» **Exercise passage**
★ ★ ★ ★ ★

No answer submitted for this question.

11 Costs, fees and funding

11.1 What costs and fees are incurred when litigating in your jurisdiction?

In federal courts, 28 USC § 1920 permits a judge or clerk of the court to tax costs, including fees of the clerk and marshal, fees for transcripts, docket fees, fees of court-appointed experts and interpreters, witness fees and other general administrative costs. Witness fees are limited to $40 per day (see 28 USC § 1821).

28 USC §1332(b) provides that a court may impose costs on a plaintiff that brings an action in Federal Court under diversity jurisdiction, but is "finally adjudged to be entitled to recover less than the sum or value of $75,000".

In addition, fee-shifting statutes – such as the Fair Labor Standards Act and statutes governing civil rights, antitrust and consumer protection – may allow a prevailing plaintiff to recover litigation costs (and attorneys' fees).

11.2 Are contingency fees and similar arrangements permitted in your jurisdiction?

Contingency and conditional fee arrangements are permitted, as long as the arrangement complies with the particular jurisdiction's rules of professional conduct.

11.3 Is third-party funding permitted in your jurisdiction?

Third-party funding is permitted and has become relatively common in US litigation and arbitration. Financing for a party's legal representation is often provided by a hedge fund or insurance company or bank, which may in turn acquire a percentage of the proceeds recovered or, if the funded party is a defendant, an agreed-upon periodic payment.

11.4 What other strategies should parties consider to mitigate the costs of litigation?

Traditional ways of attempting to mitigate litigation costs include arbitration clauses and indemnity and insurance procurement clauses. They must be clear and unambiguous and in accordance with applicable law.

When a party initiates litigation despite having an arbitration clause in its agreement, the counterparty may move to stay the litigation pursuant to Section 3 of the Federal Arbitration Act and to compel arbitration under Section 4 of the act (see Katz v Cellco P'ship, 794 F 3d 341, 346 (2d Cir 2015)).

12 Trends and predictions

12.1 How would you describe the current litigation landscape and prevailing trends in your jurisdiction? Are any new developments anticipated in the next 12 months, including any proposed legislative reforms?

The COVID-19 pandemic and resultant social distancing guidelines from health officials have caused a reassessment of the need for and advisability of in-person hearings. US courts and arbitral institutions have responded by issuing guidance on the use of remote platforms for virtual hearings.

★ ★ ★ ★ ★

» **Extracted entries**
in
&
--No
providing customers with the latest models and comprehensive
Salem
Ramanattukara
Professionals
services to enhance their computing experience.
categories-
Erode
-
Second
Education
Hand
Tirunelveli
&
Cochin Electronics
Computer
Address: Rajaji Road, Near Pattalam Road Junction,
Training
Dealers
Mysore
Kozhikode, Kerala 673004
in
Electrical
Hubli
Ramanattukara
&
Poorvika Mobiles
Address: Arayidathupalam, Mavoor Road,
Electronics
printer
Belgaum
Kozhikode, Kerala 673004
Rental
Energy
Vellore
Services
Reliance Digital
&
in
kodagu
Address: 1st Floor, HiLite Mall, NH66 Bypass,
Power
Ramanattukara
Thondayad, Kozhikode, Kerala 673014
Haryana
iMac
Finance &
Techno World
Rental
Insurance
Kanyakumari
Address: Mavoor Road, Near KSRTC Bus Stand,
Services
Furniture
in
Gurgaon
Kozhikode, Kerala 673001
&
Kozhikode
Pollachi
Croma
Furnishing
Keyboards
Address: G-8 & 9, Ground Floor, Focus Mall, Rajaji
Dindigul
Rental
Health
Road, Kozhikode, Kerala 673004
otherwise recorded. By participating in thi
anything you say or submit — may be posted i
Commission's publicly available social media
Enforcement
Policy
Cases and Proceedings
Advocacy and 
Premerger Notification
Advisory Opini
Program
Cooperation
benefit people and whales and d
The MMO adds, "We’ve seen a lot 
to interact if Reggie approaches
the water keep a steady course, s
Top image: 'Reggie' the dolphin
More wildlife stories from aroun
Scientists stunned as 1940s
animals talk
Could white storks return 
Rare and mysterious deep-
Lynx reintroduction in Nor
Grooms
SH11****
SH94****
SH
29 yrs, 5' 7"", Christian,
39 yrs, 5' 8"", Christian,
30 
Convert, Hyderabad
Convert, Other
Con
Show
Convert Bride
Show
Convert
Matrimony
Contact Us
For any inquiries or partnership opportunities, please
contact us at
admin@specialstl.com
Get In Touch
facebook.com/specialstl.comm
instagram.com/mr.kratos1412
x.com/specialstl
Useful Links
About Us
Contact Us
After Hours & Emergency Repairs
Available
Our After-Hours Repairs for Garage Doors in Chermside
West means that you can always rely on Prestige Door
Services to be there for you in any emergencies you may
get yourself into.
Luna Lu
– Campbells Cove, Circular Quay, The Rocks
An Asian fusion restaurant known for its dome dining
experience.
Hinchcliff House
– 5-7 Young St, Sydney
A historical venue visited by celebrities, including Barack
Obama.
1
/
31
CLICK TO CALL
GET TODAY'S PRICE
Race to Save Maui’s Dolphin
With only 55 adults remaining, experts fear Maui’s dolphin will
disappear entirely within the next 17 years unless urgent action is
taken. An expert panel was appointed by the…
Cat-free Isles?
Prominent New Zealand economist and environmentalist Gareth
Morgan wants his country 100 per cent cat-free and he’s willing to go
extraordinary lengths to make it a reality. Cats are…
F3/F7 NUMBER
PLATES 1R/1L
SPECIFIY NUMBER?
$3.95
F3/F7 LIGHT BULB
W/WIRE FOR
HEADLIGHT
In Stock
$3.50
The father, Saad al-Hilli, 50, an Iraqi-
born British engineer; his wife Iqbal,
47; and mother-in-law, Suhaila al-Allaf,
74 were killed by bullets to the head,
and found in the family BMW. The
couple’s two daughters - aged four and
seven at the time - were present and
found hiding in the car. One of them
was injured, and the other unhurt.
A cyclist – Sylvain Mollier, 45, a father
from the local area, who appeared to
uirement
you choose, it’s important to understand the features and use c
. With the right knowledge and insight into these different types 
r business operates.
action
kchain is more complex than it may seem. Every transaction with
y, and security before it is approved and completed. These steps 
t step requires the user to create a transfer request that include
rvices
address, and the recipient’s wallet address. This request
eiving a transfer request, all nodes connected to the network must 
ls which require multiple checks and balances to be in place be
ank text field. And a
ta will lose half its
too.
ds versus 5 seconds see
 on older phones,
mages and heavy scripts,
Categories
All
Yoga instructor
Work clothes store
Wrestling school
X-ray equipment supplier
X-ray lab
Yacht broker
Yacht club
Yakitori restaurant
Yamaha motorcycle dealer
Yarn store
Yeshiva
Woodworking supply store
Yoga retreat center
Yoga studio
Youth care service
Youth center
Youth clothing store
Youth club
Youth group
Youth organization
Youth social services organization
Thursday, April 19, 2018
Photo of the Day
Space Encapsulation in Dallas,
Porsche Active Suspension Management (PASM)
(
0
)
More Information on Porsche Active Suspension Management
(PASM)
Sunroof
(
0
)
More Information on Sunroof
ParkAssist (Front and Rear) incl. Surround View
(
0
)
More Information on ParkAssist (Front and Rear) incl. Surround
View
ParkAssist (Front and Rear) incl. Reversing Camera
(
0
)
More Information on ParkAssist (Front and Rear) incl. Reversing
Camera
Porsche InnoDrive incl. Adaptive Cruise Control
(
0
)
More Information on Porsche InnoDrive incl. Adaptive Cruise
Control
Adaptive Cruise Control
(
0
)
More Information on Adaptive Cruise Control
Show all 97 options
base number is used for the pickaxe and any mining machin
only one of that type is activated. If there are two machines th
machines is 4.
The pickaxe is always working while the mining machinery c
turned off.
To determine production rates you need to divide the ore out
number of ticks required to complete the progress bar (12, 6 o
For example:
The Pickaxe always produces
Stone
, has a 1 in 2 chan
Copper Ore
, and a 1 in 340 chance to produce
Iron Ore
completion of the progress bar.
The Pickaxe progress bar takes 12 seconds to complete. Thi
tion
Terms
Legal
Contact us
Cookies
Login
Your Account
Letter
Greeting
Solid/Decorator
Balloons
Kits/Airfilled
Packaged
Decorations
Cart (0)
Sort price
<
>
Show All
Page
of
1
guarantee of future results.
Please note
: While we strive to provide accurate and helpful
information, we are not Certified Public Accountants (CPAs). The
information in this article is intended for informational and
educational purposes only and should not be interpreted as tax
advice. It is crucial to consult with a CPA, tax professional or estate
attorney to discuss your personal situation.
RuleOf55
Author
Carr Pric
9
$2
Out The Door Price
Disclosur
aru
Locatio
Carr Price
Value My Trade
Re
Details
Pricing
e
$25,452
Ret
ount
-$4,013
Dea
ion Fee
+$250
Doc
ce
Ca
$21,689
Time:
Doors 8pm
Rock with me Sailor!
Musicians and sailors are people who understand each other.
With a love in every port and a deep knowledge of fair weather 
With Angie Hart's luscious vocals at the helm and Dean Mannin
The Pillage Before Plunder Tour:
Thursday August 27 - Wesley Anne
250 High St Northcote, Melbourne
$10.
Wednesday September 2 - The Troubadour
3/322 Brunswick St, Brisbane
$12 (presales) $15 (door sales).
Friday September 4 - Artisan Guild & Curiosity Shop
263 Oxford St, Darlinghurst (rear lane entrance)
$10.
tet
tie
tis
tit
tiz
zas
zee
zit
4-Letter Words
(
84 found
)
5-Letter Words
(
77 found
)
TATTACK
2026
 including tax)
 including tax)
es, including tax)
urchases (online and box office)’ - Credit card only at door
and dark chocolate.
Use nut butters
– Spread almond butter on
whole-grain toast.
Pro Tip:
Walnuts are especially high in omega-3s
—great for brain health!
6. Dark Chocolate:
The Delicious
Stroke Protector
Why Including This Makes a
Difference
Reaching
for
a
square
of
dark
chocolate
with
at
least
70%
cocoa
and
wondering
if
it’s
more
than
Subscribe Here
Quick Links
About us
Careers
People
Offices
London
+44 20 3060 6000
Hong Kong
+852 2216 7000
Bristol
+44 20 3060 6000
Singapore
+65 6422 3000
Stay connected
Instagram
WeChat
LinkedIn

★ ★ ★ ★ ★

» **What you are asked to do**
Continue the text on US litigation costs and trends after its final sentence. The records come from a different source than the text on litigation costs.

» **Expected output**
Trends are for:

  • increased litigation in 2021–2022 as a result of employer-employee issues (eg, shutdown orders, furloughs, lay-offs, and bankruptcies);
  • breach of contract suits stemming from the pandemic;
  • a general increase in commercial litigation, especially debt recovery matters and property eviction; and
  • cybersecurity and data protection issues.

13 Tips and traps

13.1 What would be your recommendations to parties facing litigation in your jurisdiction and what potential pitfalls would you highlight?

Litigation is increasingly costly, in part because of the ever-increasing electronically stored information that the parties must collect and preserve. Counsel for a defendant should consider:

  • the potential exposure of the defendant;
  • the applicable insurance coverage; and
  • the effect of a lawsuit on the defendant's business, in terms of both reputation and business disruption.

Potential plaintiffs must consider:

  • what court should hear the case, state or federal; and
  • whether the defendant will attempt to remove the case from state to federal court.

Parties cannot, by agreement, confer jurisdiction on a federal court. Rather, the plaintiff bears the burden of establishing jurisdiction (eg, see Vulupala v Barr, 438 F Supp 3d 93, 97 (DDC 2020)). If the only ground for jurisdiction is the diversity of citizenship statute, the plaintiff should be certain the statutory requirements, as well as the personal jurisdiction requirements, are met.

The content of this article is intended to provide a general guide to the subject matter. Specialist advice should be sought about your specific circumstances.